At Canadian Alliance, we see first hand the cost- and time-saving benefits of implementing expansive Artificial Intelligence (AI) programs in our customers’ businesses. Especially throughout the pandemic, we’ve seen where our customers have thrived—or struggled—because of how they use machine learning and real time data (or, conversely, how they do not.). From automotive parts and their corollaries to cold storage in food production, our supply chain stakeholders have begun to forge new paths using AI that have and surely will continue to yield unparalleled efficiencies and, therefore, savings.
Thus, it was only a matter of time until we turned this lens on ourselves and asked, how can AI facilitate a more effective and efficient logistics industry? In our research, we, too, have found the possibilities created by the implementation of AI to be paradigm-shifting. How paradigm-shifting? The Economist reports that McKinsey and Co. “estimates that firms will derive between $1.3trn and $2trn a year in economic value from using AI in supply chains and manufacturing.”1
Dream Team: Using AI To Extend Human Capability
When the first discussions of robotic arms in automotive factories or self-checkout machines at grocery stores arose years ago, they yielded concerns that “robots are going to take our jobs.” Years ago, this seemed a just fear—these robots didn’t need breaks, salaries, or even very much supervision; of course they would replace workers! However, this robotic workforce has not come to fruition like we thought it might and this is for one reason: you can’t automate the judgement and empathy that humans bring to the workplace.
Since awakening to this reality, industries implementing AI have affirmed less of a HAL 9000 scenario and something far more rooted in reality: AI is best put to work when it can alleviate and minimize tedious work while amplifying what humans do best. More simply, where there is more room for human error (in things like data analysis, for example) AI can step in; while humans bring dynamic and creative visioning to things like trend forecasting, AI can support operations and programming with human guidance. In logistics, this is where we can find the greatest paradigm shift: by teaming up with AI, logistics companies can create operations-altering efficiencies.1
How Does AI Complement The Logistics Industry?
AI contributes manifold revolutionary possibilities to the logistics industry, many of which have the capacity to meaningfully overhaul the way we do things. In the opinion of Canadian Alliance, the most pre-eminent of these are the real-time data tracking and sharing that is Big Data and bin packing. Each of these processes enables a series of remarkable abilities but, for our purposes, we can distill these down to a few potent shifts.
Big Data involves the manipulation and analysis of massive quantities of data—unlike anything that has ever been possible before.
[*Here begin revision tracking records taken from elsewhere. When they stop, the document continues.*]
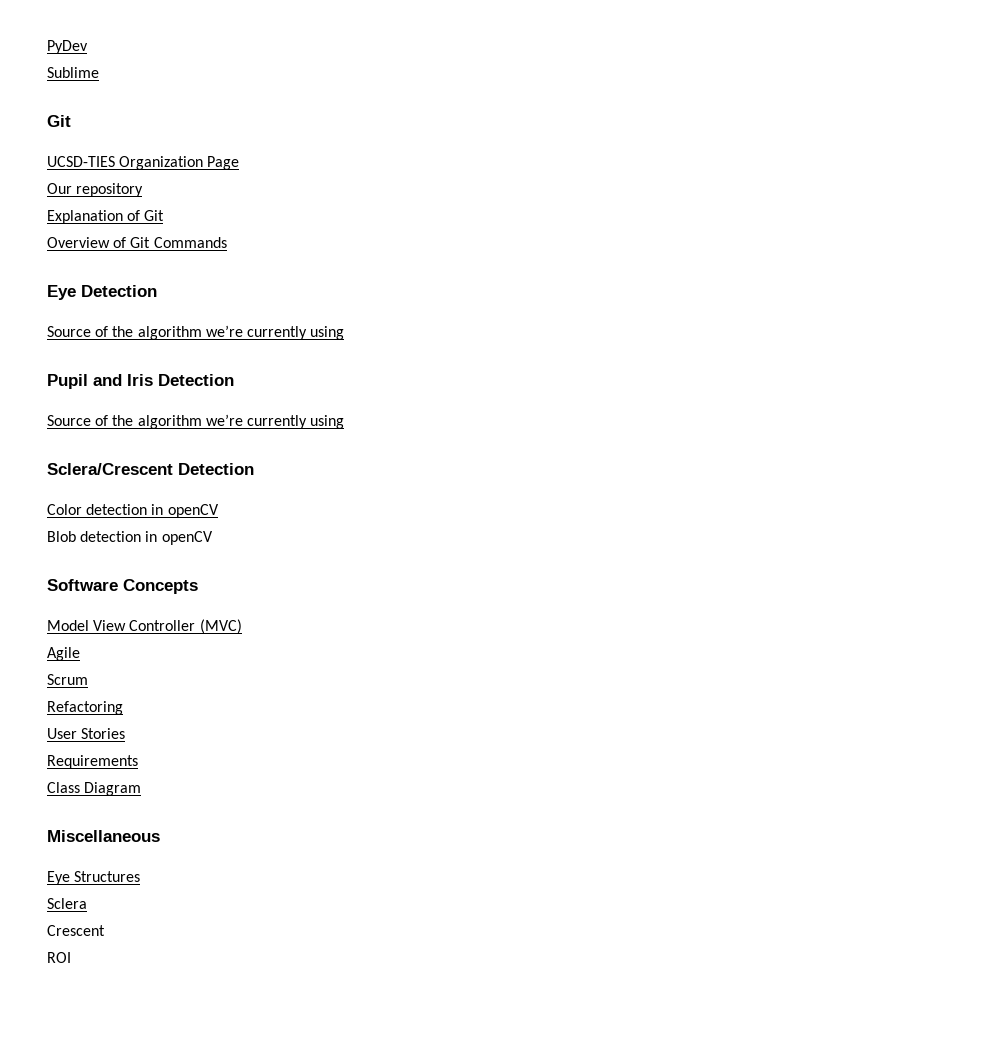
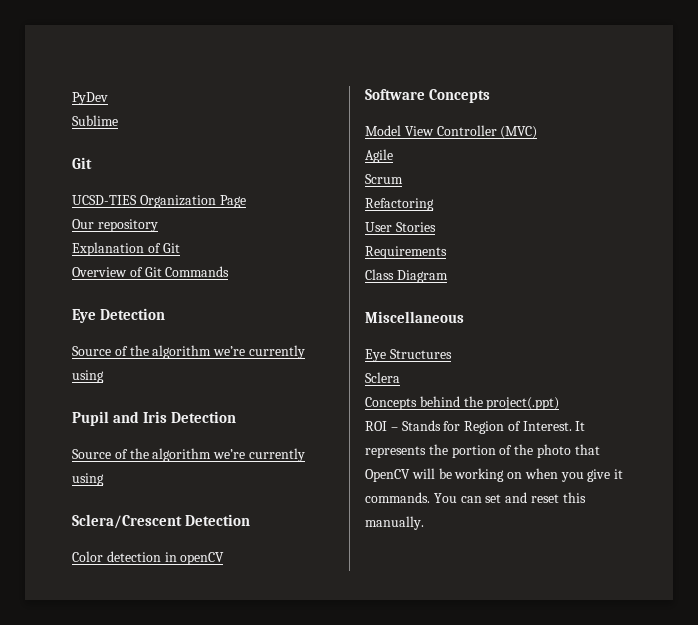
[47,531,213,545] // Blob detection in openCV -> (225, 558) none
[47,925,105,936] [47,952,71,963] Crescent // ROI -> [365,396,560,410] [365,420,586,434] [365,444,600,458] [365,468,624,482] [365,492,586,503] [365,516,424,530] Concepts behind the project(.ppt) // ROI – Stands for Region of Interest. It represents the portion of the photo that OpenCV will be working on when you give it commands. You can set and reset this manually.

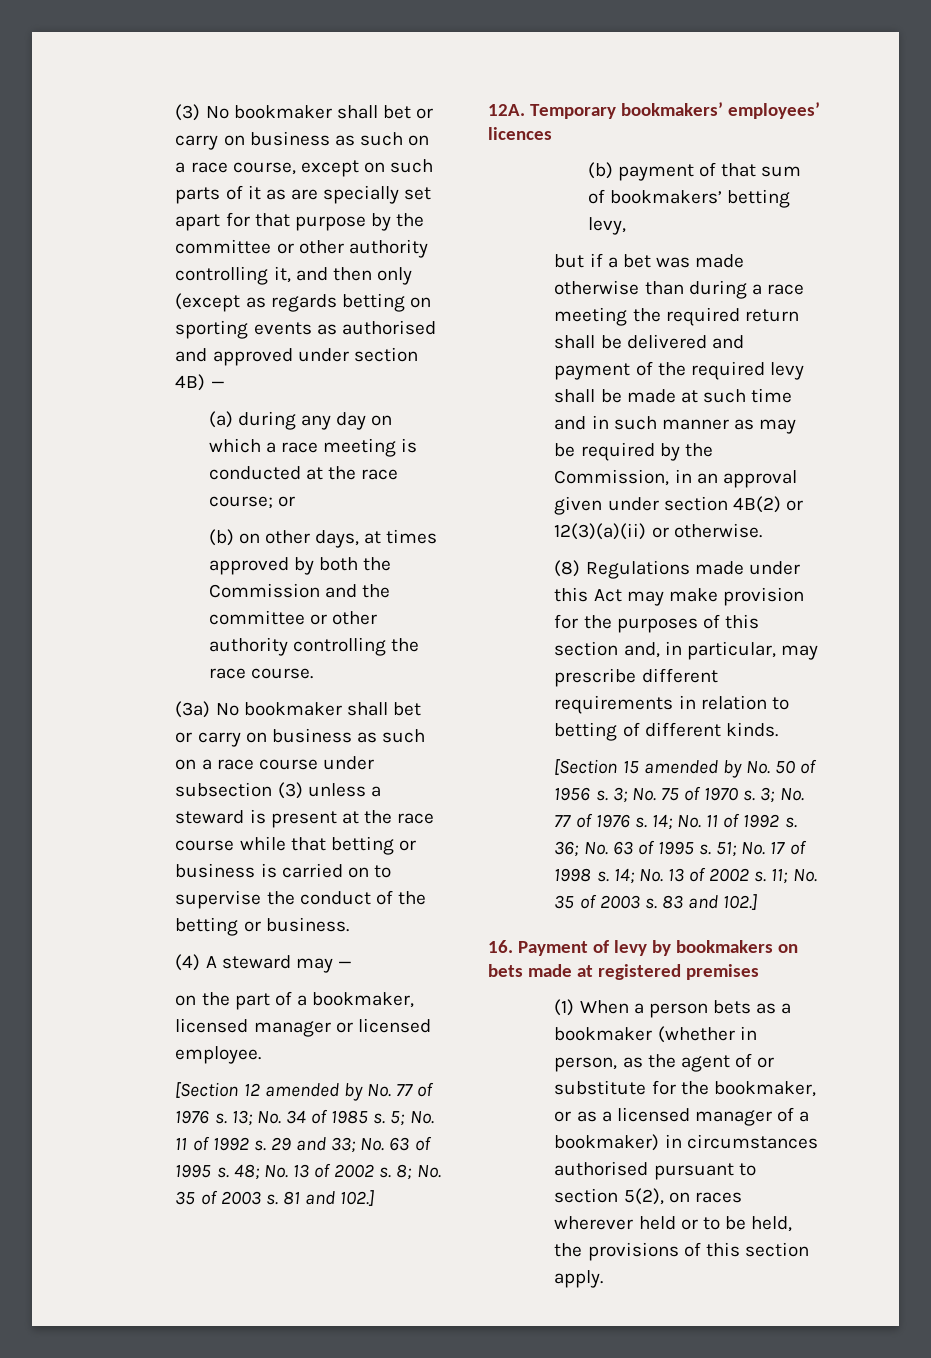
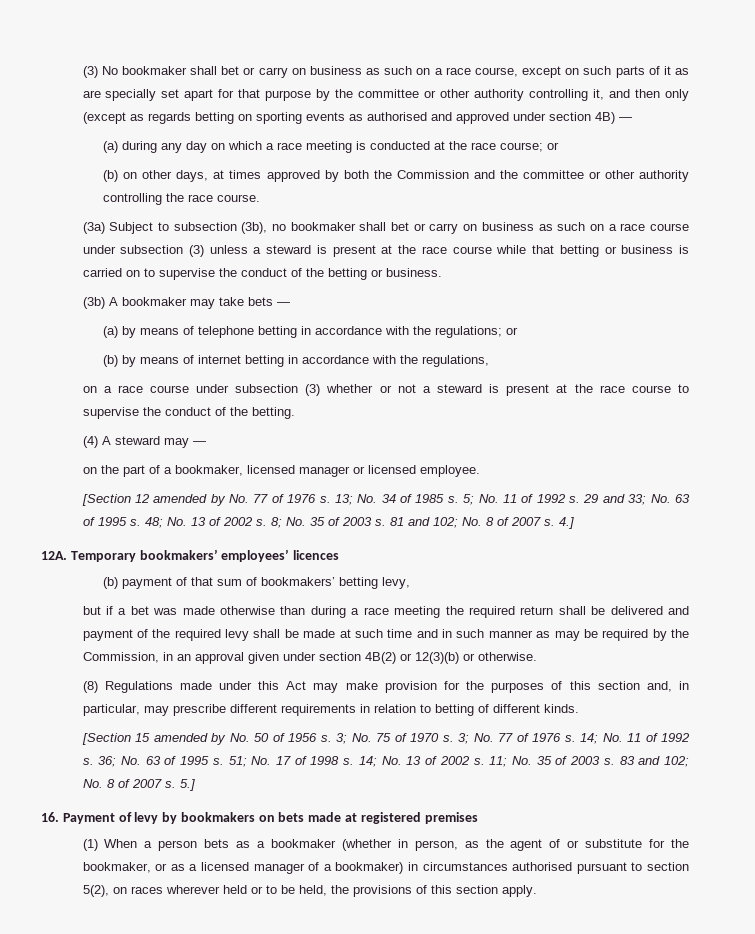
[215,703,239,716] No -> [109,222,286,234] Subject to subsection (3b), no
(349, 924) none -> [82,297,290,309] [103,326,519,338] [103,355,490,367] [82,384,689,396] [82,407,295,419] // (3b) A bookmaker may take bets — // (a) by means of telephone betting in accordance with the regulations; or // (b) by means of internet betting in accordance with the regulations, // on a race course under subsection (3) whether or not a steward is present at the race course to supervise the conduct of the betting.
[340,1190,375,1206] 102.] -> [432,517,574,529] 102; No. 8 of 2007 s. 4.]
[554,523,647,540] 12(3)(a)(ii) -> [414,652,459,664] 12(3)(b)
[723,894,758,910] 102.] -> [664,756,690,767] [82,779,195,791] 102; No. 8 of 2007 s. 5.]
By feeding Big Data into AI in logistics and supply chain management, AI is able to better understand, and therefore predict, patterns. This capability means logistics companies are more able than ever to carefully and accurately forecast upcoming seasons. From trending demand to the impact of weather on international shipments in the spring months, AI learning from Big Data has made forecasting much more reliable. Companies like Amazon use Big Data to plan for supply and demand waves as well as to better organize their warehouses for optimal processing and shipping times.2
Real time data tracking and sharing relies on AI to gather data points, interpret them, and centralize them where multiple parties can have access. Making use of real time data enables producers along the supply chain to make informed and up-to-the-minute decisions, and to develop quick contingency plans if something goes sideways along the way. Having such oversight from top to bottom along the supply chain has never before been possible and creates opportunities for unprecedented efficiencies. For example, the American company CircleBack uses AI to continually check multiple data points to ensure all contact information is up to date and accurate. Practices like these are immediately transferable to logistics.3
Bin packing algorithms have long been crucial to logistics. The algorithm, when given a series of values (such as product volumes and use factors), is designed to “pack” those values in the most efficient manner possible. AI maximises the abilities of these algorithms to create space for efficiencies between companies, between industries, and up and down the supply chain. Rather than primarily designing the organization of an ocean container, AI (using both Big Data and real time tracking to solve problems as they arise) can locate the single most efficient combination of practices and organization in ways that humans simply can’t. Ocado, a supermarket based in Great Britain, uses a nearly fully automated warehouse relying on these advanced bin packing algorithms to first organize and then pull from tall and strategically packed warehouse stacks.4
Without these systems in place, none of these companies—or any supply chain stakeholder—would truly be able to reach their maximum efficiency.
Finding the Right AI Use Case
Implementing AI into one’s own logistics supply chain requires a thoughtful, measured approach. As in the cases of giants like Amazon, real time fact checkers like CircleBack, and companies like Ocado, for whom bin packing efficiency is crucial, every AI solution is different. But with the potential derivation of economic value holding steady in the trillions, it’s a mistake to ignore this new tech.